Texto fornecido:
□ □ □ □

USO E APLICAÇÃO
Manejo integrado e tecnologia ajudam a conter avanço da ferrugem asiática

Doença segue como uma das maiores ameaças à sojicultura
A ferrugem asiática da soja continua sendo uma das doenças mais agressivas e de maior impacto econômico na agricultura brasileira.
Quando o controle não é feito de forma correta e no momento adequado, a doença pode levar a perdas de até 100% da produção, comprometendo seriamente a rentabilidade do produtor rural.
Causada por um fungo altamente agressivo, a ferrugem asiática se desenvolve com mais intensidade em temperaturas entre 20°C e 25°C e sob períodos prolongados de umidade, com molhamento foliar de 8 a 10 horas — condições que favorecem a multiplicação e disseminação rápida dos esporos.
Sintomas e reconhecimento da ferrugem asiática
Segundo Clovis Roberto Schwengber, técnico em agropecuária e extensionista da Emater/RS-Ascar, os primeiros sinais da doença aparecem como pequenas pintas nas folhas, que evoluem para manchas maiores e resultam na queda precoce da folhagem.
“Um dos principais diferenciais da ferrugem asiática é a presença de esporulações marrons, semelhantes a pequenos vulcões, visíveis principalmente na parte inferior das folhas”, explica Schwengber.

□ □ □ □

Dados fornecidos:
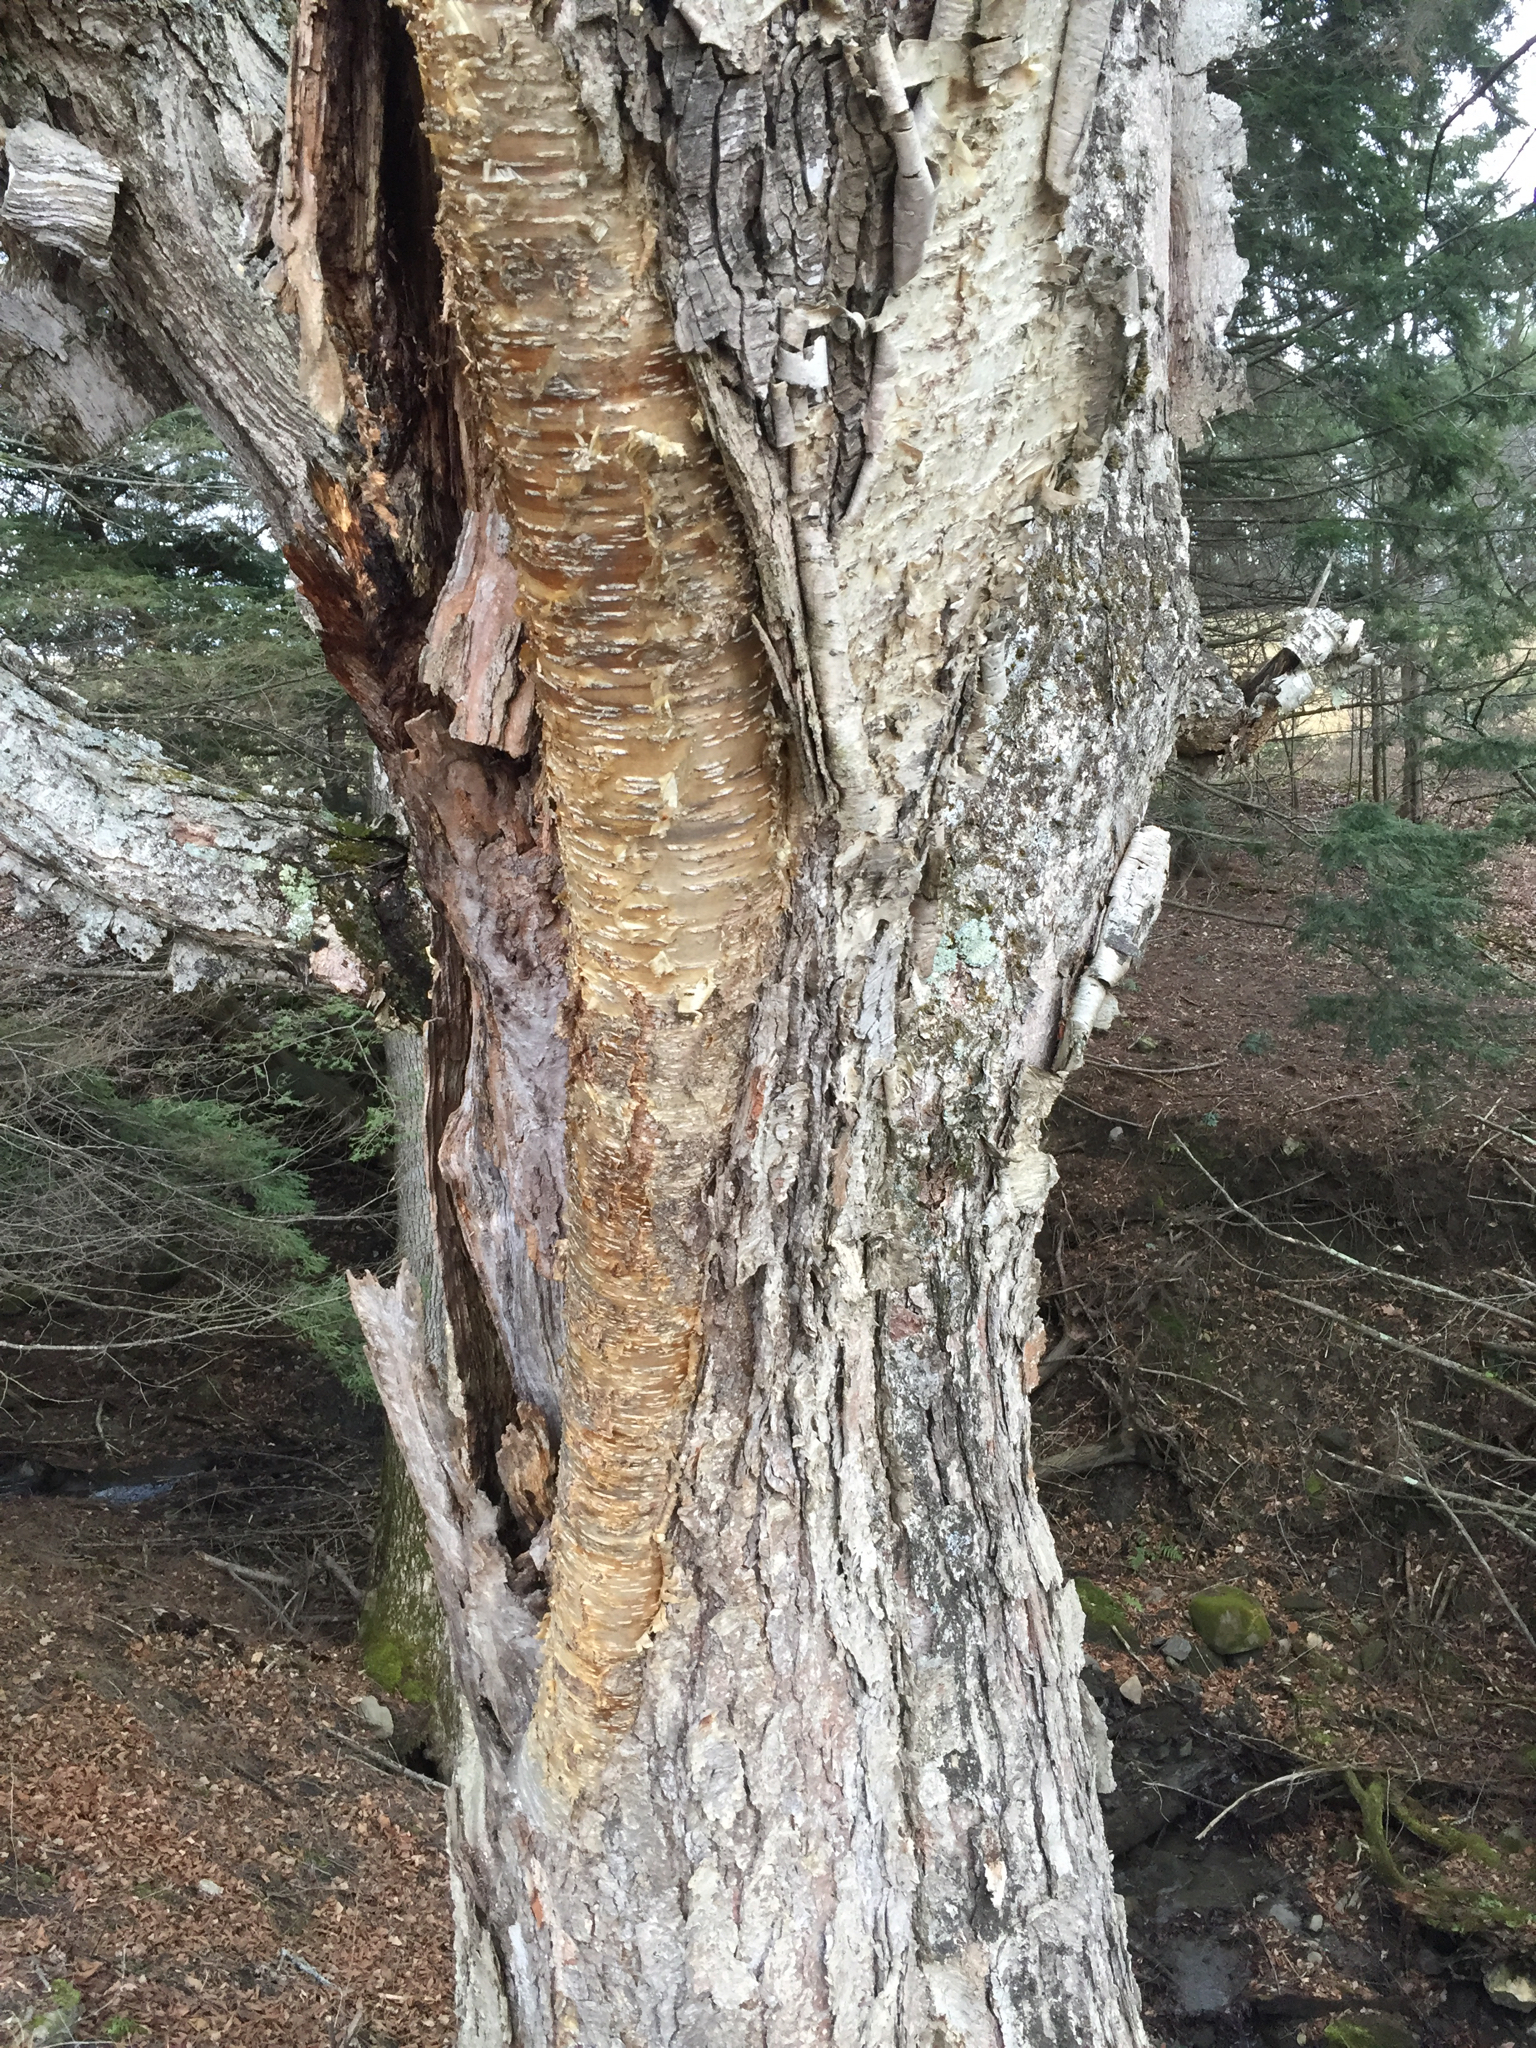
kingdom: Plantae
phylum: Tracheophyta
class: Magnoliopsida
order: Fagales
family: Betulaceae
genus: Betula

□ □ □ □

Sua tarefa:
Segundo o texto sobre a ferrugem asiática, em que faixa de temperatura a doença se desenvolve com mais intensidade?

Resultado do exercício:
Entre 20°C e 25°C.